## 练习任务 A:
根据关于孩子心理求医的文本，列出家长拒绝带孩子就医的全部原因。
## 练习任务 B:
在关于孩子心理求医的文本中，找到以含有“但对三四线城市的家长们来说,大多不认可孩”的词句开头、以“知,小孩子能有什么不开心的。”结尾的部分，并原样复制下来。

## 所给文本:
══════════════════════════════

但对三四线城市的家长们来说,大多不认可孩子们有心理问题,都用“矫情”掩盖过去了。而孩子们在互联网中,接收到大量的信息,有着不逊于发达城市孩子的思考力。当他们强烈提出希望得到专业医治时,爸妈也不会带孩子去,再加上,下沉城市心理层面资源本就匮乏,就错过了很多及时医治的机会。


孩子们主动求医,家长们为什么拒绝呢?其实有很多原因。有一些家长是真的无知,小孩子能有什么不开心的。


第二种是家长自己在回避,就会用一种大事化小、小事化了的姿态应对孩子们。当孩子表达自己失眠,父母就会说,你躺着也是休息。孩子们只会更加痛苦,觉得不被理解。


第三种是病耻感。家长们觉得孩子生病是一件很丢人的事情。我曾经遇到过这样的家长,对孩子再三嘱咐,不能让老师知道,否则影响他们评奖评优。特别是自身发展好的父母,孩子生病了可能是他们人生中最大的挫败,所以他们更会隐藏这些事。而家长的病耻感对于孩子的康复是雪上加霜的,他们会觉得父母不接纳自己。


孩子们如果及时就医,会有专业的医嘱,能开具更针对性的精神类药物,再根据具体情况适当增量减量,都是有讲究的。而很多孩子和家长,在初期会因为一些不舒服的生理反应,自行断药,其实是不妥当的。也有一些家长认为,药物会让孩子变笨,不让他们碰药。

══════════════════════════════

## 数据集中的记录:
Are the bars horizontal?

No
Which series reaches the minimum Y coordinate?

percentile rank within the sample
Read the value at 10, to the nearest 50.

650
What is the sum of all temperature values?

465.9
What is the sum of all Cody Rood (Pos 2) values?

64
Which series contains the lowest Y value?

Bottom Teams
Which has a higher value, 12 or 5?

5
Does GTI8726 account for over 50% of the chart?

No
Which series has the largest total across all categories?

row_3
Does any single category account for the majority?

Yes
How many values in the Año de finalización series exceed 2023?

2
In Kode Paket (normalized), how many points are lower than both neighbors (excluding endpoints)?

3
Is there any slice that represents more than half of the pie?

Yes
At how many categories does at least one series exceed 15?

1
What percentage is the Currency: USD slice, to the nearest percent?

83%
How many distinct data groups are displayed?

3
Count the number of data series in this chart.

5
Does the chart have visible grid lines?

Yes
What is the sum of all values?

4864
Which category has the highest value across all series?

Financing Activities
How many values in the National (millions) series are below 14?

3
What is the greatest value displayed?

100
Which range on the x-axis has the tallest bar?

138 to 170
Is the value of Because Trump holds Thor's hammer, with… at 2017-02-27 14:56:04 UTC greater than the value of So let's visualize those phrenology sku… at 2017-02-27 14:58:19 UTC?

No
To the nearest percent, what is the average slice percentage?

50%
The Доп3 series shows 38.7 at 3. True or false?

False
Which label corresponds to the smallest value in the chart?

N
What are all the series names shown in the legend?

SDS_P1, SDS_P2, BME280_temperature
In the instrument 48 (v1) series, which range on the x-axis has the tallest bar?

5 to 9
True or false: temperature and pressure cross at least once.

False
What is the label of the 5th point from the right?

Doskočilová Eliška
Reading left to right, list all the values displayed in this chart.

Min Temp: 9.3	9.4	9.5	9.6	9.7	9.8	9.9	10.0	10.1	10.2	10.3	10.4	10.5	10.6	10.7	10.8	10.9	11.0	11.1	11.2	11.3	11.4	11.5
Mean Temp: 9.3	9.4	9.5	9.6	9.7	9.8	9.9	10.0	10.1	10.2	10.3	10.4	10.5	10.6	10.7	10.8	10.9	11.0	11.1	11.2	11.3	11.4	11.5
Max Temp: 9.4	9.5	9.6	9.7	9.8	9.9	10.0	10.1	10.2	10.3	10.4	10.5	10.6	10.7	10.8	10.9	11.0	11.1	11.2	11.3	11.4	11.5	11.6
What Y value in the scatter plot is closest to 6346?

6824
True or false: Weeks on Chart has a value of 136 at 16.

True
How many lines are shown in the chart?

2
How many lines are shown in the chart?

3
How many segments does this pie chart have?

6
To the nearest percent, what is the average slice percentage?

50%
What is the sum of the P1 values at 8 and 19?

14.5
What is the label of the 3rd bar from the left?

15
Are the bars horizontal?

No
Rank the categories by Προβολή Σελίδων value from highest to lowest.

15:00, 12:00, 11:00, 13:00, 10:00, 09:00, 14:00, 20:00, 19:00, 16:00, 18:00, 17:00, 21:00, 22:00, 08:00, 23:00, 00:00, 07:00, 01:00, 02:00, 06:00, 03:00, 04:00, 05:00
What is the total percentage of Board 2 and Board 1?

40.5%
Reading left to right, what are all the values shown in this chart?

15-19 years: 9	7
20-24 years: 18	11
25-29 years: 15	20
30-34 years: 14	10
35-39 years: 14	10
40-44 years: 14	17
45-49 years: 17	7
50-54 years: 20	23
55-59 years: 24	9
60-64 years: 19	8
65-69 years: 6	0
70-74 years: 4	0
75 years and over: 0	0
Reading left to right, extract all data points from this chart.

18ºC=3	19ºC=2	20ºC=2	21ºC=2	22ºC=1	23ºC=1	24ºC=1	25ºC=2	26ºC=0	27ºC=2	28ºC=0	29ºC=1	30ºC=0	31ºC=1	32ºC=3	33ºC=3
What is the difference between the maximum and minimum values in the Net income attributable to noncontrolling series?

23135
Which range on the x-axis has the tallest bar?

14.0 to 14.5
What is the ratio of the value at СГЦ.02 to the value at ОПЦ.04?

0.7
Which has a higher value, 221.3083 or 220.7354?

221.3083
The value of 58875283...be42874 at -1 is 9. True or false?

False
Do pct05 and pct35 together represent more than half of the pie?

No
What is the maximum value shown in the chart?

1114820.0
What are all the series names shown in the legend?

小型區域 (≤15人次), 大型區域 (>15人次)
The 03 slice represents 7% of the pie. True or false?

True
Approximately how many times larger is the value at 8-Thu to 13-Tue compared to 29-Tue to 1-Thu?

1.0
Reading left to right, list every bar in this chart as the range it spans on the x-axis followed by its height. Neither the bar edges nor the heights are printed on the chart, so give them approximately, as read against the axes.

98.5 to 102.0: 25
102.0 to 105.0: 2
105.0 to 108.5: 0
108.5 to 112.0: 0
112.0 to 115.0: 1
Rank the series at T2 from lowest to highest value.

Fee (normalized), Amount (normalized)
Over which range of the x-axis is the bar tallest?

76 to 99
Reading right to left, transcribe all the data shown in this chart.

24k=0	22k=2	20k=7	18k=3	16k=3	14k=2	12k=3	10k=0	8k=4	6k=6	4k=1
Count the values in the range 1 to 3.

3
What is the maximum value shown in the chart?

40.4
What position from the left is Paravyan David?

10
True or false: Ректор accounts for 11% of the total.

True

══════════════════════════════

## 作答区 A:
1. 有些家长真的无知，认为小孩子不会有什么不开心的。
2. 家长自己在回避，用大事化小、小事化了的姿态应对孩子。
3. 病耻感，家长觉得孩子生病是一件很丢人的事情。

## 作答区 B:
但对三四线城市的家长们来说,大多不认可孩子们有心理问题,都用“矫情”掩盖过去了。而孩子们在互联网中,接收到大量的信息,有着不逊于发达城市孩子的思考力。当他们强烈提出希望得到专业医治时,爸妈也不会带孩子去,再加上,下沉城市心理层面资源本就匮乏,就错过了很多及时医治的机会。


孩子们主动求医,家长们为什么拒绝呢?其实有很多原因。有一些家长是真的无知,小孩子能有什么不开心的。